Change, whether chosen or unexpected, tends to shake up our sense of stability. Even when the change is positive, there’s often a moment of resistance or discomfort. That’s because change asks us to stretch, release old patterns, and enter unfamiliar territory. Becoming comfortable with change isn’t about eliminating fear or uncertainty; it’s about building the inner resources to move through transitions with steadiness and self-trust. Recently, my role at work changed and I am taking on greater responsibility. I am excited and have been looking forward to this change; however, a part of me was really reluctant to let go of work that I had been doing because I wasn’t sure how the new work would feel. I was worried I wouldn’t be as good in the new role as I hoped for, but I also knew I was ready.

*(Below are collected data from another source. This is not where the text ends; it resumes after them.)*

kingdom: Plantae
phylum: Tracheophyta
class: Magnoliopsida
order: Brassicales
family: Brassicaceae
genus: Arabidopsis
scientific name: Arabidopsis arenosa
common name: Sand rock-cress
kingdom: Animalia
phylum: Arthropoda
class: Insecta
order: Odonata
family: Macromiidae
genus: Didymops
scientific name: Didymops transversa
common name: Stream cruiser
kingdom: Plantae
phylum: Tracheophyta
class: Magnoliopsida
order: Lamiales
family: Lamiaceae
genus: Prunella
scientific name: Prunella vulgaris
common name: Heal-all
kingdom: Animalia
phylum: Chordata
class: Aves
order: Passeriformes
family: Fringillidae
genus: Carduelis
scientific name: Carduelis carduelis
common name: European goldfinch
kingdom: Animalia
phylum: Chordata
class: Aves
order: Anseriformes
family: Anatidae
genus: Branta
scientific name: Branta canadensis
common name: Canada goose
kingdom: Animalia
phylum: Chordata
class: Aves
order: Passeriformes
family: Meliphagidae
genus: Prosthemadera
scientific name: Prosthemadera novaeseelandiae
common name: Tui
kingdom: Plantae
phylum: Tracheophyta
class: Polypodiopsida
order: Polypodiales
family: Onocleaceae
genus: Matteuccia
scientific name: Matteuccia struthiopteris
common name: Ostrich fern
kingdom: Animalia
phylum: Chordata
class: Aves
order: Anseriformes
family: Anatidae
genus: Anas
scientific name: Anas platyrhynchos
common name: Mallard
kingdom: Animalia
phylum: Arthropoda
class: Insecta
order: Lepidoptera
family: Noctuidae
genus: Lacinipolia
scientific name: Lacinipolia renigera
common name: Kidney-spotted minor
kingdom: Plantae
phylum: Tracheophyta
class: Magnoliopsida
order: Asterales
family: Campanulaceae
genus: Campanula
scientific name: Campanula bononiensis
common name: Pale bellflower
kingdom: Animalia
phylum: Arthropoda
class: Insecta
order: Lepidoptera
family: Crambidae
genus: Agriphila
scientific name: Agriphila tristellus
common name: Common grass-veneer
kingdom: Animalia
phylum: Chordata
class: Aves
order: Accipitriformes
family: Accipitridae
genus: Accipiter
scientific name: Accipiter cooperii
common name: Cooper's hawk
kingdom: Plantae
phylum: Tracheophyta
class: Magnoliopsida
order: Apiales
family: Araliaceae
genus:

The Emotional Layers of Change
Every transition comes with emotional layers: excitement for what’s ahead, grief for what’s ending, and uncertainty about what’s unfolding. All of these emotions can exist at the same time. When you allow yourself to acknowledge the full emotional spectrum, change becomes less chaotic and more manageable. It becomes something you can meet with honesty and compassion. During my transition at work, the strongest emotion that I acknowledged immediately was the fear of letting go. What if someone was better at me in this role? Looking back, I hope they are because that means I trained them well and it will ultimately make my new role even easier!
Why We Resist Change (Even When We Want It)
Resistance doesn’t mean you’re doing something wrong; it often means your mind and body are trying to protect you. Familiar patters feel safe, if they’re no longer aligned. Growth asks you to challenge those patterns. Understanding your resistance can help soften the discomfort and open the door to deeper self-understanding.
Creating Internal Safety During Transitions
You become more comfortable with change by creating internal safety….not by controlling external outcomes. Simple grounding practices give your mind and body reassurance that you can navigate whatever comes next. When you feel anchored, change stops feeling like a threat and starts feeling like an opportunity. For me, I like to listen to music, affirmations, subliminals, and take the time to go outside and just get a few minutes of fresh air.
Things That Can Support You Through Change
Supportive tools can help you anchor yourself while moving through transitions. Simple resources—like a grounding audio, a journal page, or a self-assessment—create moments of stillness and clarity. They remind you that change doesn’t have to be navigated alone or all at once. If you need prompts for journaling through change, there is a free download at the end of this blog.
Seeing Change as Expansion, Not Disruption
Over time, change becomes less about disruption and more about expansion. It opens new possibilities and reveals strengths you didn’t know you had. When you approach change as something that grows you instead of something that destabilizes you, you begin to move through life with a softer, more grounded confidence.
You Can Learn to Feel Safe Inside Change
Becoming comfortable with change is a lifelong practice, not a destination. But each time you navigate a transition with honesty, support, and self-compassion, you build resilience. You learn to trust yourself in the unknown. And that trust becomes the foundation that helps you move through future changes with greater ease.